In an interview with MarketWatch, Emanuel said a full reopening of the U.S. is not likely before next fall.

“It’ll be closer to November, closer toward the end” of 2021, he said, adding that the opening would be keyed to the speed at which Americans are vaccinated.

“But it’ll probably be enough to begin opening colleges and universities [and] schools, again depending on how we distribute this thing and how effective we can be on that,” Emanuel said.

He said this winter could be difficult.

“The biggest concern is we’re moving indoors,” Emanuel said. “There are four things that increase transmission: indoors, crowds, long periods of time, and then coughing, sneezing, singing [and] yelling. And we’re going to move indoors, and many of the places we’re going in — houses, etc. — don’t have great air handling systems. If you put a group of people indoors, one of whom is infected, it’s predictable what’s going to happen.”

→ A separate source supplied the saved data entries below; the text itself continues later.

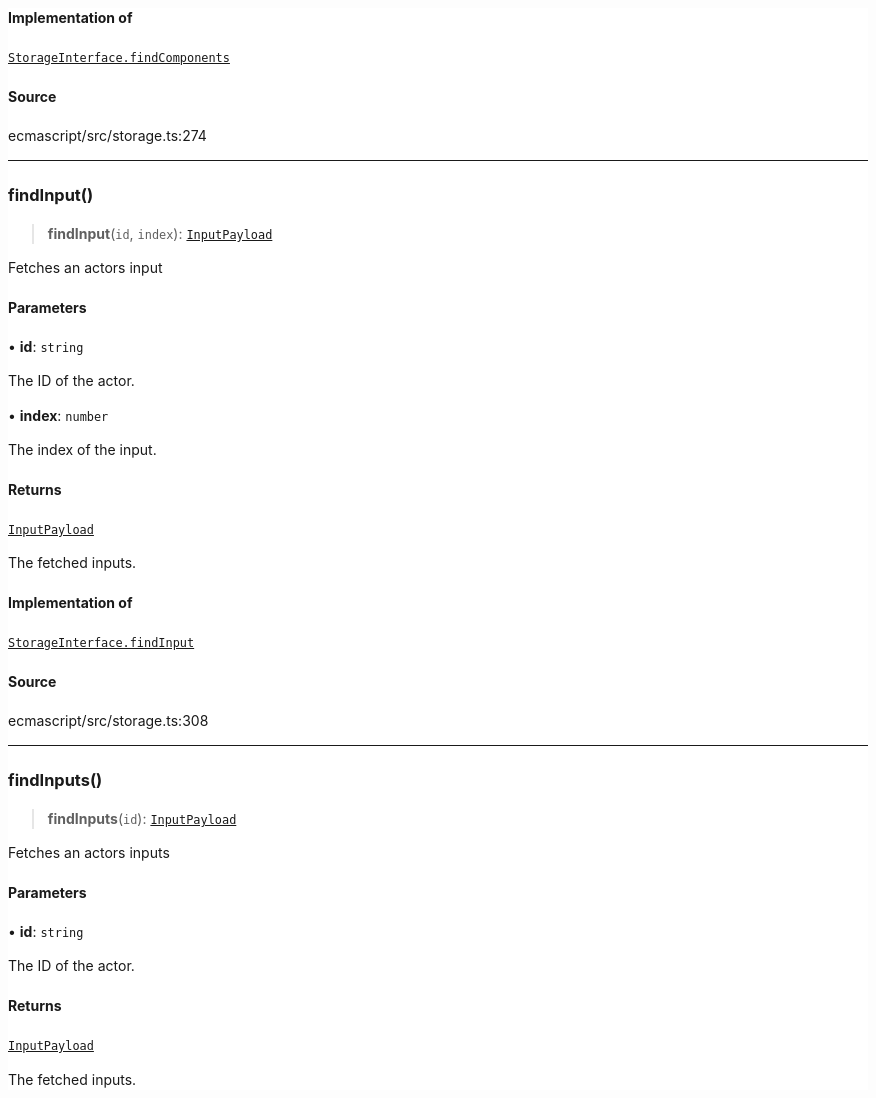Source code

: #### Implementation of

[`StorageInterface.findComponents`](/api/interfaces/storageinterface/#findcomponents)

#### Source

ecmascript/src/storage.ts:274

***

### findInput()

> **findInput**(`id`, `index`): [`InputPayload`](/api/namespaces/actor/interfaces/inputpayload/)

Fetches an actors input

#### Parameters

• **id**: `string`

The ID of the actor.

• **index**: `number`

The index of the input.

#### Returns

[`InputPayload`](/api/namespaces/actor/interfaces/inputpayload/)

The fetched inputs.

#### Implementation of

[`StorageInterface.findInput`](/api/interfaces/storageinterface/#findinput)

#### Source

ecmascript/src/storage.ts:308

***

### findInputs()

> **findInputs**(`id`): [`InputPayload`](/api/namespaces/actor/interfaces/inputpayload/)

Fetches an actors inputs

#### Parameters

• **id**: `string`

The ID of the actor.

#### Returns

[`InputPayload`](/api/namespaces/actor/interfaces/inputpayload/)

The fetched inputs.

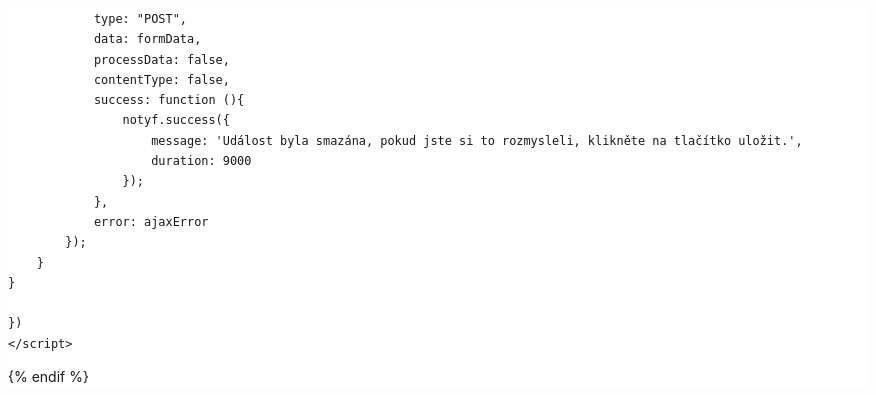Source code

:                 type: "POST",
                data: formData,
                processData: false,
                contentType: false,
                success: function (){   
                    notyf.success({
                        message: 'Událost byla smazána, pokud jste si to rozmysleli, klikněte na tlačítko uložit.',
                        duration: 9000
                    });
                },
                error: ajaxError
            });
        }
    }

    })
    </script>
{% endif %}
    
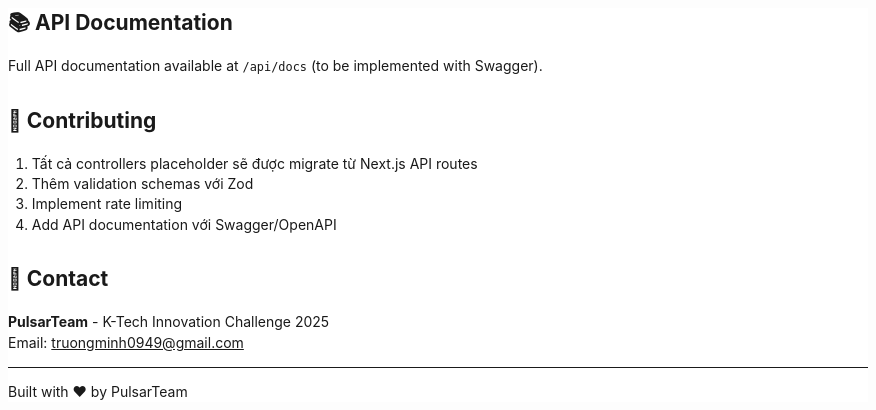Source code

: ## 📚 API Documentation

Full API documentation available at `/api/docs` (to be implemented with Swagger).

## 🤝 Contributing

1. Tất cả controllers placeholder sẽ được migrate từ Next.js API routes
2. Thêm validation schemas với Zod
3. Implement rate limiting
4. Add API documentation với Swagger/OpenAPI

## 📧 Contact

**PulsarTeam** - K-Tech Innovation Challenge 2025  
Email: truongminh0949@gmail.com

---

Built with ❤️ by PulsarTeam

He said a vaccine “can’t be a quick fix, because we can’t make enough of it fast enough and distribute it and administer it fast enough. The idea that we’ll have a vaccine at the end of December, and presto, change-o, everything changes. … Now, it will lead to changes, but that’s going to take months, actually.”

Biden’s transition website offers key parts of his COVID-19 plan.

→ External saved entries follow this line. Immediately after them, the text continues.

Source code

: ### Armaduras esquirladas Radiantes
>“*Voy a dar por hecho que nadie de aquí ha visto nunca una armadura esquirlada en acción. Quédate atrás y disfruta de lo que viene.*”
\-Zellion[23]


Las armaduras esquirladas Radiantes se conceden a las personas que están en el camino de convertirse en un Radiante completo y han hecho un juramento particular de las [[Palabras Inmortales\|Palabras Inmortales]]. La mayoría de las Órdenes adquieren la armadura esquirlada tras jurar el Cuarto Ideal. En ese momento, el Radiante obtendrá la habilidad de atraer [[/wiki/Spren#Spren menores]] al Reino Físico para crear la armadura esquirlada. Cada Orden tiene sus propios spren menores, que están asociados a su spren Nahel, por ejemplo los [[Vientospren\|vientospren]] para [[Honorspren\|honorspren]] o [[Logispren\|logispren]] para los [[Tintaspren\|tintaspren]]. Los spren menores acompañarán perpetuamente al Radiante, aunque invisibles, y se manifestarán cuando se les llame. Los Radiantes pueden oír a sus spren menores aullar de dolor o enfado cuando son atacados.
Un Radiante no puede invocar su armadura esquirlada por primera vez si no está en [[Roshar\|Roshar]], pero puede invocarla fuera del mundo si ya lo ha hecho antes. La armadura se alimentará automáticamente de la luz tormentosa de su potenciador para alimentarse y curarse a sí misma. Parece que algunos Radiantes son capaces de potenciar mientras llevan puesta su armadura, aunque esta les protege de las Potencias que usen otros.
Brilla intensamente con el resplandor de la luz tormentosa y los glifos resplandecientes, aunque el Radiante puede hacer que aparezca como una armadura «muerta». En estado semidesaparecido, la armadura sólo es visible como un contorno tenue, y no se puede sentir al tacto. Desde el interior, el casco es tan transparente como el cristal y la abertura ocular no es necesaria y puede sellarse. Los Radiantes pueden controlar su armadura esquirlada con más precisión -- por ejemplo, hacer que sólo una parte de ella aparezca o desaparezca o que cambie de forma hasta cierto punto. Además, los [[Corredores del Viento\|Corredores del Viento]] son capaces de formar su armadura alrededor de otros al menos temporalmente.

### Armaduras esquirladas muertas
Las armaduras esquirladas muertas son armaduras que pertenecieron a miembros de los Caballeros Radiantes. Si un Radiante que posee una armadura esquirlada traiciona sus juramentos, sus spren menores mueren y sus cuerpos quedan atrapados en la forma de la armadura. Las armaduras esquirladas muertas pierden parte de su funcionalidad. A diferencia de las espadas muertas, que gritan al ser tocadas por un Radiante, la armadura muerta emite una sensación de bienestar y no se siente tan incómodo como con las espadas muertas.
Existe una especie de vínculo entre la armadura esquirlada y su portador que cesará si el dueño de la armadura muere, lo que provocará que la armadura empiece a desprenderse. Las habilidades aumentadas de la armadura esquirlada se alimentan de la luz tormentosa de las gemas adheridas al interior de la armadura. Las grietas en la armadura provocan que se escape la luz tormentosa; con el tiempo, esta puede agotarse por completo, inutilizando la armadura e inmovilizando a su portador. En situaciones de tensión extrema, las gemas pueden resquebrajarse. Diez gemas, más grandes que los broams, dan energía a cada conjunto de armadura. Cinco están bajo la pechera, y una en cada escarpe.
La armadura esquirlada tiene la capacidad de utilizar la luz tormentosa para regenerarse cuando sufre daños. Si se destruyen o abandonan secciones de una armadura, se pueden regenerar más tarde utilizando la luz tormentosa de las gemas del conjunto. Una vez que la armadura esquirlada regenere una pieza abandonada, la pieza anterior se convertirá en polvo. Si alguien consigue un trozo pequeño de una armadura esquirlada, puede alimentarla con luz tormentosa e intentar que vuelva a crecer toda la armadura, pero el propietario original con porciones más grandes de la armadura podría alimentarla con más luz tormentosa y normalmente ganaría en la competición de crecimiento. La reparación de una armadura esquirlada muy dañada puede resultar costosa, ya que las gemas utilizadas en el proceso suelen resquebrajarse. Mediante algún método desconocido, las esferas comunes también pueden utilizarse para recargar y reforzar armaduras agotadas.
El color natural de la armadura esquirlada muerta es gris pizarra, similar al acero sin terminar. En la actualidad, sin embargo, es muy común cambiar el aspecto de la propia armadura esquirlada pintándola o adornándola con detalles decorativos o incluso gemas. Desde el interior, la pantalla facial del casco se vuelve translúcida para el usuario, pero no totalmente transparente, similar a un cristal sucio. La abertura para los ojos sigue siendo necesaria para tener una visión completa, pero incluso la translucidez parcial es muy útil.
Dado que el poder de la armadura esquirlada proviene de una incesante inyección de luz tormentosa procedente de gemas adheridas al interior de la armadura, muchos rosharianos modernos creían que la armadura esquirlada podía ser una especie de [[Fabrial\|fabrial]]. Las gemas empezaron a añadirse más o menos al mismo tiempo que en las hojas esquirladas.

The former vice president pledges to “[i]mplement mask mandates nationwide by working with governors and mayors and by asking the American people to do what they do best: step up in a time of crisis.”

The plan calls for “[e]very American to wear a mask when they are around people outside their household; [e]very Governor to make that mandatory in their state” and “[l]ocal authorities to also make it mandatory to buttress their state orders.”

Biden’s plan also would set up a “COVID-19 Racial and Ethnic Disparities Task Force, as proposed by Vice President-elect Harris, to provide recommendations and oversight on disparities in the public health and economic response. At the end of this health crisis, it will transition to a permanent Infectious Disease Racial Disparities Task Force.”